Again we noted the differences between the churches. The pastor, Samuel Manfrotto, comes from a General Baptist church. He is also a consummate musician. The style of worship is traditional (hymns only, drum sets being anathema) and influenced by the American Baptist desire for choirs and choir robes!

But in four years, the church has grown from nil to 60, and a regular attendance of double that number. Mostyn spoke excellently on the two nights we were there, on the ‘Glory of God in missions’ and ‘Being sent as Jesus was sent’.


Friday came, and by this time we were looking forward to a completely free day. The final leg of our journey to Tucumán was the shortest of our trip. We had a scenic ride up through the mountains and down into an area famous for the cultivation of sugar, tobacco and lemons.

Pastor Raúl Oliva was waiting for us at the hotel and greeted us warmly. Here Mostyn spoke to the leaders on Saturday morning and then preached to the church in the evening, expounding two passages from Deuteronomy, and a third one on Sunday morning.

Monday was a bank holiday and the church gathered together for a day conference. Also the pastor and three members from Catamarca were present, having left their homes at 3.00am to be there.

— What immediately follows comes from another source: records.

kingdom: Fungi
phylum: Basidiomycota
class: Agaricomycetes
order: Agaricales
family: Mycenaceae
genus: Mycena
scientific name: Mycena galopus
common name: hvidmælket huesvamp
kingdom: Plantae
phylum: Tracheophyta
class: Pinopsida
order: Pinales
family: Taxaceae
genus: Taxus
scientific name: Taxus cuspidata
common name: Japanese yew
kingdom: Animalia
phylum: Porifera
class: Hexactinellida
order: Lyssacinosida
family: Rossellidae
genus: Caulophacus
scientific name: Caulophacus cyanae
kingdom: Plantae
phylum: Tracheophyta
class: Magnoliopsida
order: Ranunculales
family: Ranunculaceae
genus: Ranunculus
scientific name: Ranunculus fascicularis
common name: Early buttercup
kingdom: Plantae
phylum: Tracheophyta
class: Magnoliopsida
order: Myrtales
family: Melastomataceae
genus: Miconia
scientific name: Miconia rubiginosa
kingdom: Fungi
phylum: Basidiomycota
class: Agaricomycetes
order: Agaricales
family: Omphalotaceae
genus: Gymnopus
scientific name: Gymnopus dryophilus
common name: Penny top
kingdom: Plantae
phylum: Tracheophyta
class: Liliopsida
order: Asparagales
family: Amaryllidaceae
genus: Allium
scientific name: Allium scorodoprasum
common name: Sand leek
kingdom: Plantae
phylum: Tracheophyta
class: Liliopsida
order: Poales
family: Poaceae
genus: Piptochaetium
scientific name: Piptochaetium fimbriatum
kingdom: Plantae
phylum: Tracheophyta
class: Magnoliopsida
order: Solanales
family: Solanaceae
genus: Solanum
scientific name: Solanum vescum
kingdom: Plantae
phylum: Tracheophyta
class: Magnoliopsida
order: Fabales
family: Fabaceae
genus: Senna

Mostyn took the same themes as he began with ten days before, on the meaning of being evangelical and reformed, and also responded to questions.

I have been in contact with this congregation during the last three years and there is a consolidation in the membership, with a growing understanding of the implications of the doctrines of grace, as was shown during the question session.

The regular attendance is around 200. Pastor Oliva has a radio programme and ministry in other parts of Argentina. He has progressed from Arminian to Calvinist, via a period as an ‘apostle’.

In contrast to the church in Catamarca, the style of worship is more contemporary, but there is a seriousness about the folk and good listening to the Word preached. Raúl often preaches for more than 50 minutes.

Things in common

Despite some of the perceived differences, these churches have many things in common. Firstly, most of them are young churches enjoying a time of spiritual blessing. Secondly they share the 1689 Confession of faith. Thirdly, there is a need to strengthen contact between them, despite the distances involved.

Then, each church, in different ways, needs to think through how doctrine applies to all areas of church life, including worship.

One interesting feature is that they all seem to be attracting university students. This is perhaps not surprising, given the paucity of good teaching in most churches and the lack of a coherent world view amongst Argentine evangelicals — something only the Reformed faith can offer.

There is also a great need to strengthen expository preaching gifts. They all share the weakness of only one Sunday service.

God’s goodness

Mostyn Roberts spoke 20 times in 11 days, and was well served by Daniel Rolls in translating. The messages have been recorded and are mostly available on the internet.

Tuesday morning and Mostyn took the easy way back to Buenos Aires — and probably slept on the plane! But we had to drive a thousand miles before we got into bed at 4.00am the following morning.

We praise God for his immense goodness to us and his ample provision. Most of the churches shared in the cost of our ministry, which was very encouraging, and we enjoyed warm, Christ-centred fellowship everywhere we went. And we heard the Word of God clearly proclaimed, with passion and conviction.

Trevor Routley

Trevor Routley was sent as a missionary to Argentina by Welwyn Evangelical Church, and is now retired and still working there.